* PROBLEM DETAILS
Count the lines in the material below that contain the string "palette" with case taken into account, and reply with the number alone.
** begin EXERCISE MATERIALS **
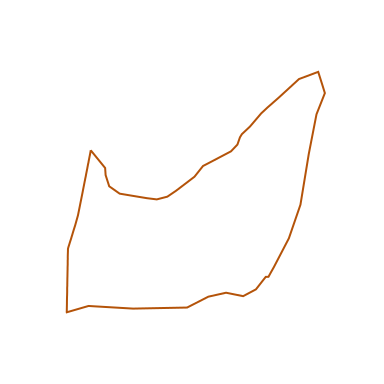 outline of Babanusa, South Kordufan, Sudan, rotated 14°
{"feature_id": "16777658B12271079488091", "entity_name": "Babanusa", "entity_type": "district", "adm_level": 2, "iso_a3": "SDN", "parent_name": "Sudan", "parent_adm1": "South Kordufan", "projection": "equal_earth", "projection_center": [27.395, 11.378], "detail": "fine", "context": "isolated", "style": "outline", "palette": "amber", "viewbox_px": 384, "rotation_deg": 14, "n_neighbors": 0, "source": "geoboundaries", "source_scale": "gbopen_adm2", "svg_char_len": 1530}
<svg xmlns="http://www.w3.org/2000/svg" viewBox="0 0 384 384"><g transform="rotate(14 192 192)"><path d="M289.6,245.1L297.2,213.5L300.3,178.1L296.1,126.8L294.0,86.5L297.0,63.9L292.4,56.3L285.4,44.9L268.5,56.5L253.5,79.2L244.7,91.9L243.1,94.4L240.1,99.0L232.4,114.5L226.4,123.8L225.3,127.3L224.6,135.0L220.0,143.1L201.5,159.6L196.4,164.1L190.7,176.6L176.1,194.8L169.2,202.5L159.6,207.7L149.8,208.9L135.0,210.1L122.2,211.1L110.3,206.5L104.1,196.5L101.9,189.7L83.9,176.2L83.7,176.1L83.7,175.9L83.7,176.1L83.8,178.1L83.9,179.3L83.9,180.4L84.0,180.6L84.0,181.9L84.1,183.7L84.3,187.5L84.4,188.5L84.4,190.0L84.5,191.5L84.6,193.3L84.6,193.5L84.7,194.6L84.7,195.2L84.8,197.0L85.0,201.1L85.1,202.2L85.2,205.3L85.3,206.4L85.3,207.0L85.8,217.0L85.9,218.6L86.3,227.1L86.5,231.6L86.6,233.4L87.0,242.2L86.8,249.1L86.8,249.3L86.7,252.7L86.4,257.4L86.2,261.5L86.2,261.8L86.0,265.5L86.0,266.1L85.7,270.5L85.6,272.6L85.4,275.7L85.4,276.8L85.4,277.1L85.5,277.6L85.9,279.3L86.5,282.1L86.8,283.5L87.3,285.7L87.7,287.1L87.9,288.3L88.9,292.3L89.2,293.7L89.5,295.2L90.0,297.2L90.1,297.7L91.7,304.7L91.9,305.7L92.0,306.1L92.5,308.2L93.1,310.8L93.2,311.1L93.2,311.3L93.6,312.8L94.1,315.4L95.0,318.9L95.9,322.9L96.0,323.5L96.4,325.3L97.0,327.9L97.7,330.8L99.0,336.5L99.2,337.3L99.3,337.9L99.4,338.1L99.4,338.4L99.5,338.7L99.5,338.8L99.6,339.0L119.2,327.6L124.1,326.7L163.0,319.4L215.2,305.3L233.2,289.6L249.4,281.5L266.8,280.7L277.6,271.0L282.1,260.9L284.1,256.5L286.7,255.8L288.0,250.9L289.6,245.1Z" fill="none" stroke="#b45309" stroke-width="2"/></g></svg>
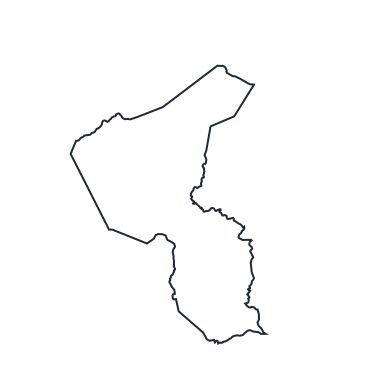 San Miguel Ixitlán, Puebla, Mexico, rotated 295°
{"feature_id": "50627088B6450542910055", "entity_name": "San Miguel Ixitlán", "entity_type": "district", "adm_level": 2, "iso_a3": "MEX", "parent_name": "Mexico", "parent_adm1": "Puebla", "projection": "mercator", "projection_center": [-97.779, 18.007], "detail": "fine", "context": "isolated", "style": "outline", "palette": "slate", "viewbox_px": 384, "rotation_deg": 295, "n_neighbors": 0, "source": "geoboundaries", "source_scale": "gbopen_adm2", "svg_char_len": 5975}
<svg xmlns="http://www.w3.org/2000/svg" viewBox="0 0 384 384"><g transform="rotate(295 192 192)"><path d="M122.8,132.7L123.6,134.1L124.3,136.2L124.3,137.4L126.3,172.9L133.4,177.1L135.6,177.2L137.7,177.3L139.5,179.0L141.3,183.2L141.4,186.5L140.8,187.2L138.6,189.3L138.1,190.6L138.2,192.8L137.6,197.6L135.6,199.6L134.7,199.7L134.1,199.7L133.6,199.5L132.8,199.5L132.1,199.3L129.1,200.0L127.6,201.4L126.9,201.7L126.3,202.3L125.5,202.7L124.3,203.1L122.9,204.1L121.2,205.1L119.9,205.6L119.1,206.1L118.6,206.2L118.2,206.4L118.0,206.7L117.5,206.8L116.9,206.9L115.5,208.8L114.9,209.2L114.5,209.3L114.0,209.3L113.8,209.2L113.7,208.9L113.4,208.8L113.0,208.8L112.5,209.2L111.9,209.4L111.3,209.3L109.9,209.4L108.7,209.4L108.4,209.3L107.9,208.7L107.0,208.4L105.9,208.8L104.8,208.9L104.1,208.6L103.0,209.5L102.0,209.3L100.7,209.6L99.7,211.2L99.0,211.7L98.5,212.9L97.7,213.3L96.2,216.6L95.8,217.4L92.4,219.5L91.9,218.5L91.6,218.3L90.7,218.1L89.5,218.2L88.6,218.8L87.6,219.5L87.0,220.4L87.1,221.1L88.2,222.7L78.2,230.4L69.2,261.9L68.7,262.2L66.5,265.5L65.6,266.4L65.1,267.3L64.6,268.8L64.7,270.9L65.6,272.3L67.3,274.2L67.3,274.5L66.5,275.2L65.4,276.1L65.2,276.3L65.4,276.5L66.9,276.6L67.5,277.1L67.8,277.6L67.5,278.5L66.3,279.3L65.8,279.7L66.5,280.1L67.0,280.5L67.3,281.0L67.6,282.2L68.0,282.8L68.7,283.4L69.0,283.2L69.2,283.4L69.6,283.9L69.9,284.1L70.7,285.4L73.4,287.3L74.6,288.0L74.9,288.1L75.9,289.1L77.2,289.5L78.3,290.1L79.2,290.8L80.2,292.0L80.8,293.0L81.6,294.6L82.0,296.3L82.4,296.6L83.0,297.6L84.3,298.7L86.1,299.3L86.8,299.6L87.5,300.0L89.0,300.6L89.9,301.1L90.4,301.9L90.9,302.2L91.3,303.1L91.4,304.2L91.4,306.3L92.2,308.8L92.3,309.5L92.9,311.0L93.0,312.2L92.7,313.8L92.5,314.3L94.2,317.9L94.6,318.7L95.0,316.0L96.3,314.3L96.8,313.8L97.1,313.2L97.4,312.6L97.7,312.2L98.1,311.3L98.3,310.5L99.0,308.9L100.0,307.8L101.6,306.4L103.7,306.7L105.4,306.3L107.0,305.4L109.0,304.5L110.6,303.4L112.4,301.8L113.2,301.0L112.7,299.8L112.7,299.3L113.5,297.7L113.6,296.5L113.4,295.4L113.0,294.4L112.1,294.0L111.9,293.4L111.6,292.8L111.6,291.7L111.9,290.6L112.4,289.5L112.6,288.8L113.4,287.3L115.2,289.4L116.5,289.6L118.0,289.1L119.0,288.0L120.8,288.6L122.6,285.4L123.7,285.9L123.9,285.7L124.6,285.8L125.3,286.1L127.2,286.4L127.1,284.6L127.3,284.2L127.5,284.0L128.0,284.0L128.5,284.4L128.8,285.0L129.3,285.2L129.7,285.1L130.4,284.1L130.9,283.8L131.2,284.0L131.7,284.3L133.9,284.8L136.1,284.1L136.7,284.1L137.9,284.5L140.3,284.5L143.5,281.0L144.6,280.0L145.6,279.3L146.6,278.9L147.4,278.3L148.3,277.8L149.2,277.2L150.3,276.6L152.2,275.3L153.0,275.0L153.9,274.9L156.3,274.5L158.2,275.0L158.9,275.0L160.7,272.5L161.4,271.7L162.6,270.0L163.1,269.7L163.8,269.9L165.9,270.4L166.4,270.2L167.3,269.4L167.7,268.3L167.9,267.3L168.2,266.6L168.6,266.2L169.6,265.7L171.6,265.6L172.1,265.8L172.7,266.3L173.3,266.5L173.5,266.1L173.6,265.8L172.1,262.5L169.9,258.1L169.9,257.6L170.1,256.0L170.0,255.2L170.2,254.3L170.4,253.6L170.7,253.3L171.0,253.1L173.2,252.7L173.7,252.8L174.6,253.4L175.8,253.8L177.9,253.8L178.6,254.0L179.3,254.6L180.3,254.9L181.3,254.7L182.5,254.0L181.4,253.5L181.4,253.1L182.3,251.8L183.0,250.2L183.1,249.7L183.1,248.4L183.2,247.1L183.7,244.2L183.8,242.0L185.2,241.3L185.6,241.0L185.8,240.6L185.9,240.2L185.7,239.8L184.3,238.2L183.3,236.9L182.9,236.2L182.7,235.6L182.8,235.1L183.0,234.8L183.6,234.2L184.1,233.9L184.5,233.8L184.8,233.5L185.0,233.3L185.1,233.0L185.0,231.9L184.8,231.4L183.7,229.9L183.6,229.7L183.6,229.4L183.9,229.0L184.7,228.2L185.3,227.2L185.4,226.9L185.4,226.5L185.4,226.1L185.5,225.6L185.7,225.3L186.0,225.1L186.3,225.0L186.7,225.1L187.5,225.6L188.3,225.2L188.1,224.4L186.0,222.5L185.0,221.9L184.9,221.5L184.9,221.1L185.1,220.8L185.8,219.6L186.3,218.7L186.3,218.1L186.2,217.5L186.0,216.9L185.6,216.4L185.2,216.2L183.2,215.7L182.6,215.4L181.9,214.9L181.5,214.4L181.3,213.7L181.0,213.2L179.3,211.5L179.2,211.1L179.3,210.8L179.6,210.4L180.6,209.4L180.8,209.1L180.8,208.5L180.6,208.1L181.1,207.9L181.7,207.5L181.8,207.2L181.6,207.0L181.5,206.7L181.1,206.4L181.3,205.9L181.7,205.5L182.5,203.0L183.6,200.2L182.3,199.1L182.0,198.5L182.0,197.9L184.0,198.0L184.4,197.3L184.3,196.7L184.7,195.5L184.9,195.3L185.1,194.7L185.5,194.0L187.4,194.3L188.1,193.9L188.1,193.6L188.0,193.1L188.1,192.7L188.5,192.3L189.4,192.0L190.8,191.8L192.0,191.9L194.6,192.5L195.9,191.9L197.7,192.5L197.9,193.1L197.9,194.0L197.8,195.2L198.1,195.4L198.6,195.5L199.8,196.2L200.6,197.1L201.2,197.8L201.6,197.8L202.2,197.6L202.7,197.0L203.4,196.6L203.9,196.4L205.5,196.5L206.1,196.3L206.5,195.8L207.3,195.4L208.1,195.2L208.7,195.2L209.6,195.8L209.9,196.4L210.6,196.5L211.8,195.2L212.6,195.0L213.4,195.1L213.9,195.2L214.3,194.8L215.1,194.5L215.8,194.6L217.1,193.6L218.6,193.0L218.8,192.1L219.4,191.5L219.5,191.1L220.0,190.6L220.8,190.5L222.0,190.7L222.5,191.0L223.1,191.7L223.3,192.2L223.8,192.3L224.8,192.1L227.1,191.5L227.8,190.9L228.2,190.5L229.2,189.7L229.9,188.9L230.2,188.2L230.5,187.9L231.4,187.8L231.9,187.8L233.2,187.6L234.3,187.5L235.4,187.5L259.3,181.1L278.4,198.3L315.5,202.8L314.7,200.4L314.1,199.0L314.2,196.5L315.0,187.5L314.9,185.0L315.1,182.7L314.9,181.7L314.3,180.0L314.3,178.2L314.5,176.8L314.8,173.3L315.5,172.4L316.0,172.5L316.8,172.1L317.6,171.1L318.7,169.9L319.2,168.7L319.4,167.6L319.1,166.0L318.5,164.8L317.4,162.5L317.3,161.7L285.8,145.1L256.6,129.6L236.4,110.3L231.8,105.4L231.4,104.6L231.3,103.4L229.6,100.2L229.6,98.9L230.2,96.9L231.4,95.6L231.5,94.7L231.7,93.9L232.1,93.6L232.3,92.9L232.2,92.3L230.4,90.5L229.7,90.7L229.1,90.7L228.4,90.5L228.0,90.2L227.5,89.2L225.7,87.8L223.6,87.5L223.2,87.1L222.3,86.8L221.1,86.6L220.4,86.0L219.9,85.8L220.0,82.8L219.8,82.2L219.2,81.7L218.6,81.3L217.6,81.2L215.0,81.7L214.0,81.6L212.0,81.2L211.2,80.6L210.4,80.4L209.8,79.9L209.0,79.0L207.8,78.7L205.8,78.6L205.0,78.3L204.3,77.6L203.9,77.0L203.0,76.1L201.2,75.6L200.7,75.3L199.0,72.6L197.9,71.1L197.6,70.5L196.5,70.3L193.7,68.2L191.7,67.8L190.9,67.5L190.5,67.1L190.0,66.5L189.6,65.8L189.5,65.3L175.2,65.9L158.8,86.9L124.6,130.5L122.8,132.7Z" fill="none" stroke="#1e293b" stroke-width="2"/></g></svg>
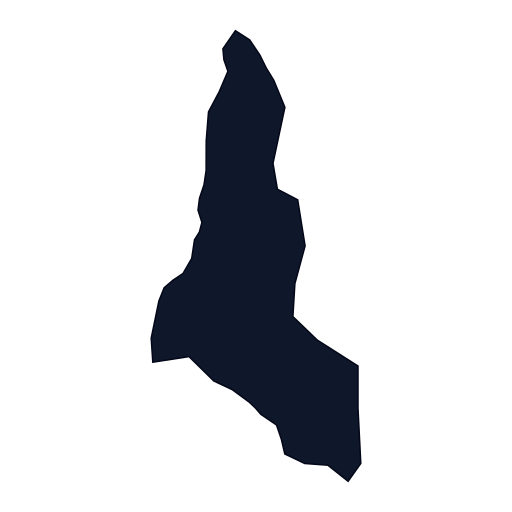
** end EXERCISE MATERIALS **
* RESULT OF THE EXERCISE
2